- [What you have to do]: Every entry below must be repeated exactly; skip the pictures.

Collected data entries:
*** Block opens ***
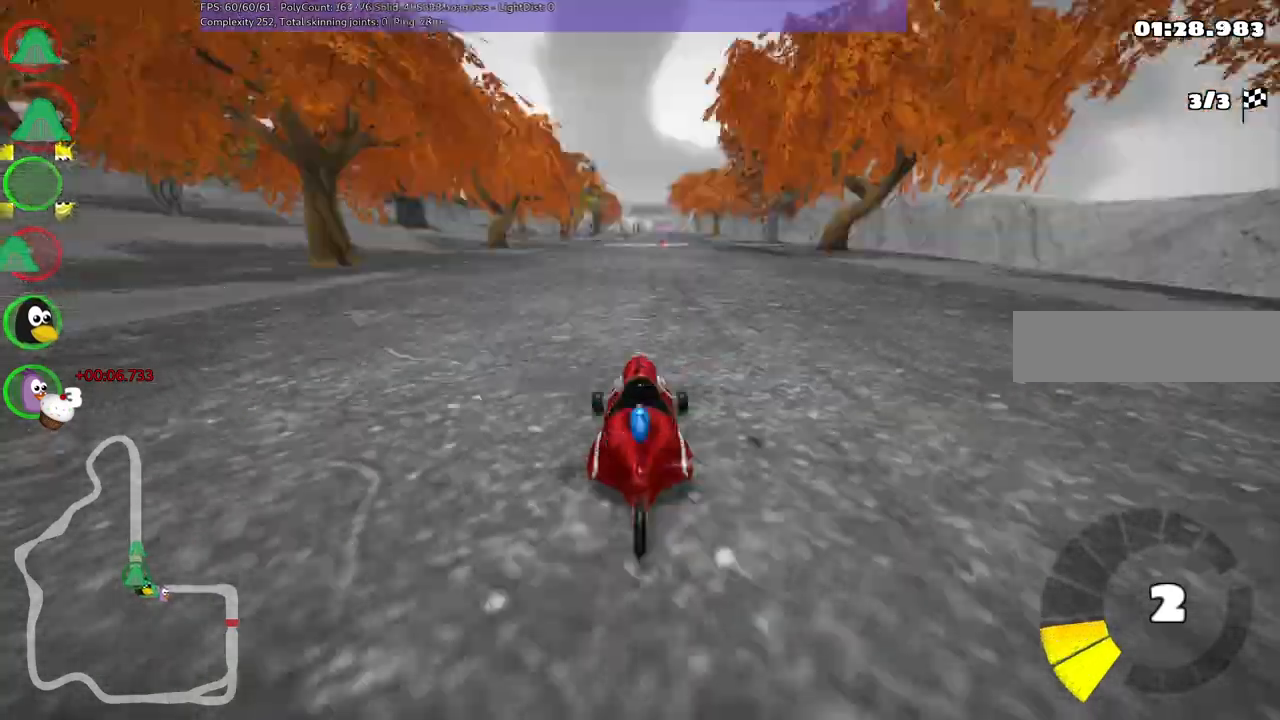
{"keys": ["b", "up"], "events": [[283, "b", "down"]]}
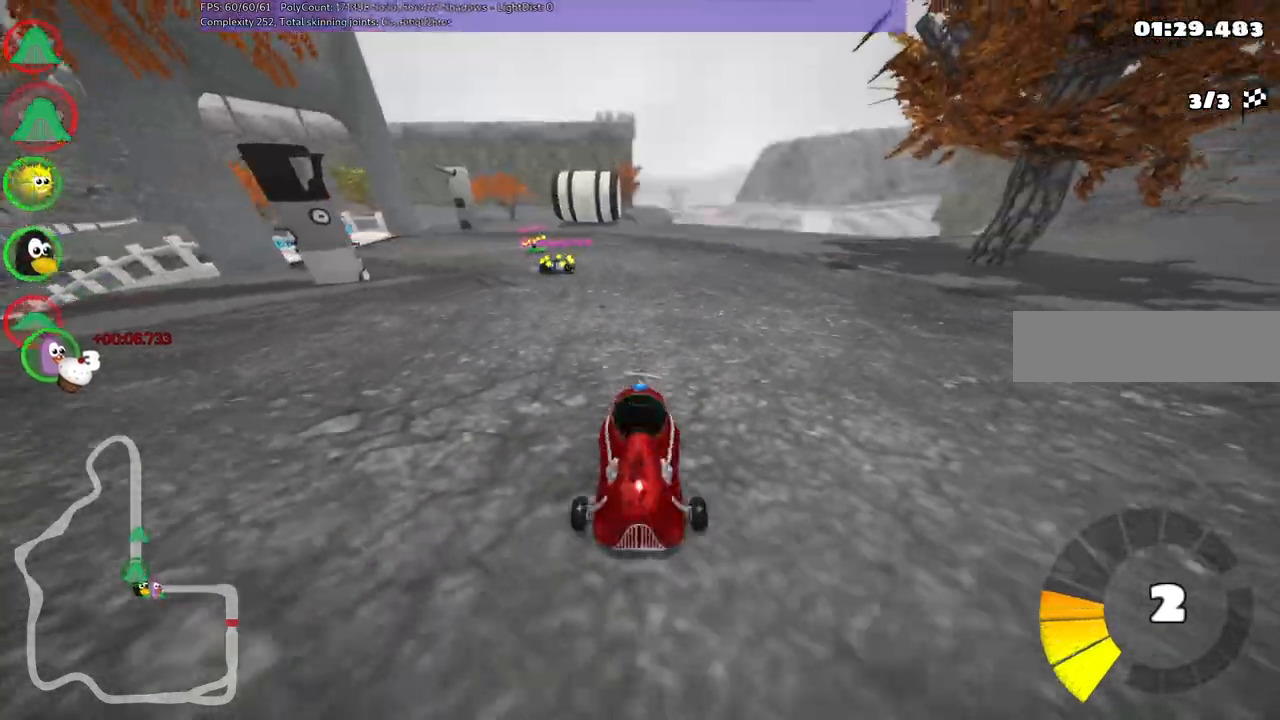
{"keys": ["left", "up"], "events": [[217, "b", "up"], [300, "left", "down"]]}
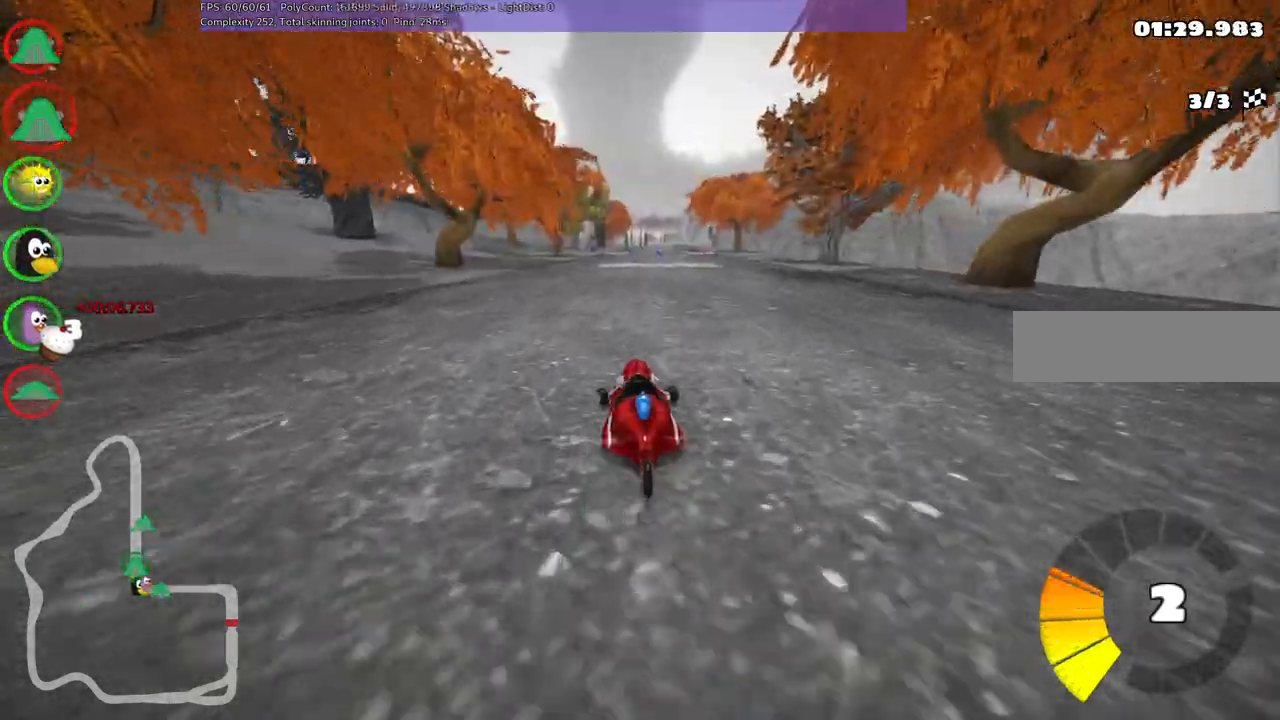
{"keys": ["left", "m", "up"], "events": [[133, "left", "up"], [183, "right", "down"], [233, "m", "down"], [317, "left", "down"], [367, "right", "up"]]}
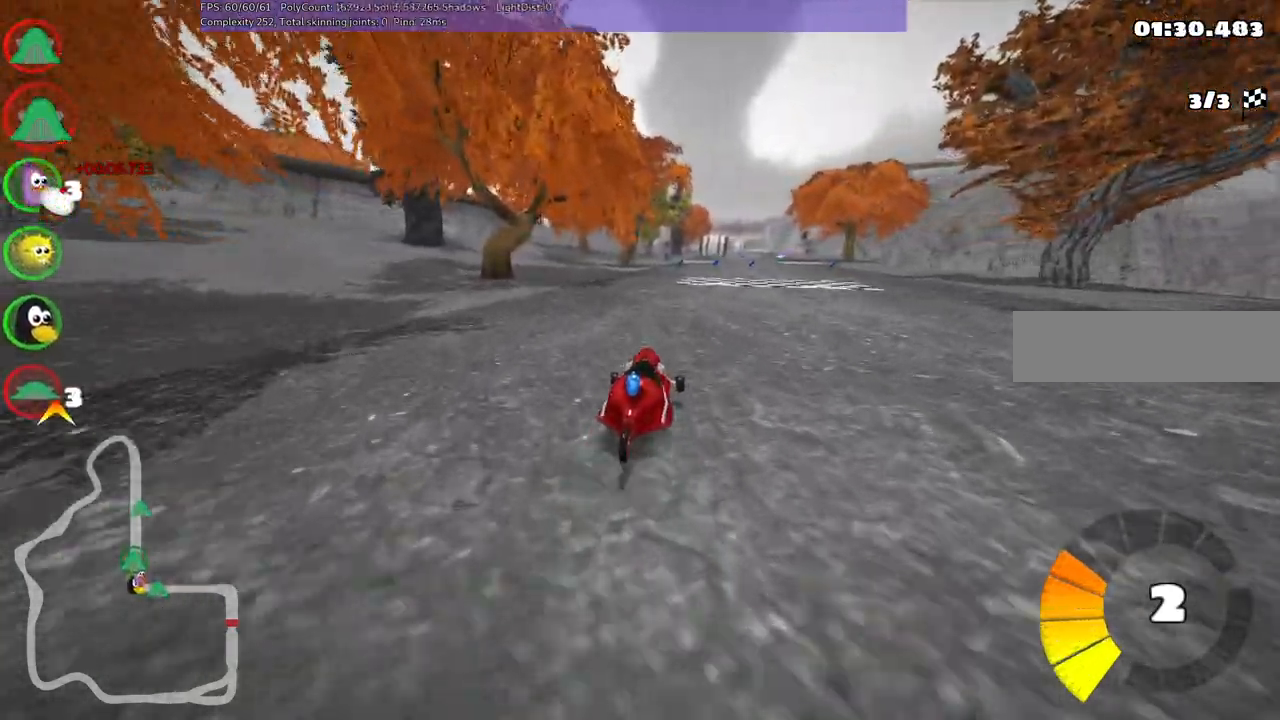
{"keys": ["left", "m", "up"], "events": [[50, "right", "down"], [250, "right", "up"]]}
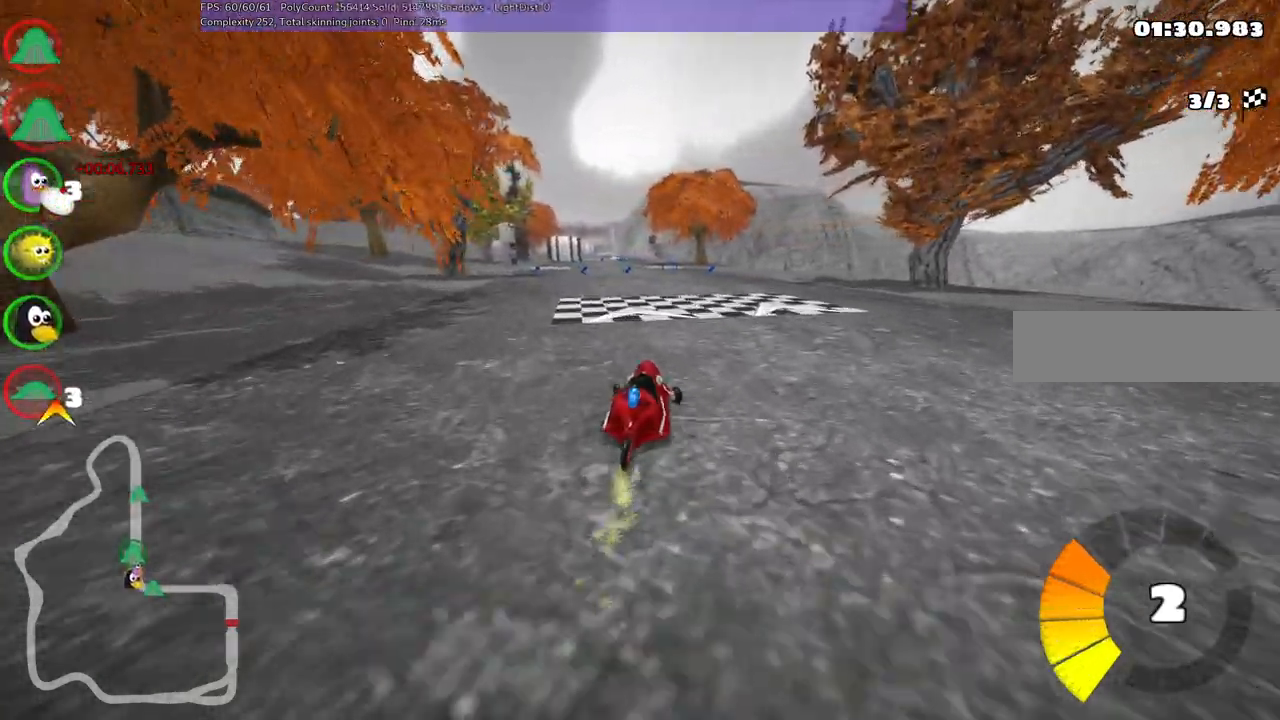
{"keys": ["up"], "events": [[400, "m", "up"], [450, "left", "up"]]}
*** Block closes ***
- [Answer for this exercise]:
{"keys": ["b", "up"], "events": [[283, "b", "down"]]}
{"keys": ["left", "up"], "events": [[217, "b", "up"], [300, "left", "down"]]}
{"keys": ["left", "m", "up"], "events": [[133, "left", "up"], [183, "right", "down"], [233, "m", "down"], [317, "left", "down"], [367, "right", "up"]]}
{"keys": ["left", "m", "up"], "events": [[50, "right", "down"], [250, "right", "up"]]}
{"keys": ["up"], "events": [[400, "m", "up"], [450, "left", "up"]]}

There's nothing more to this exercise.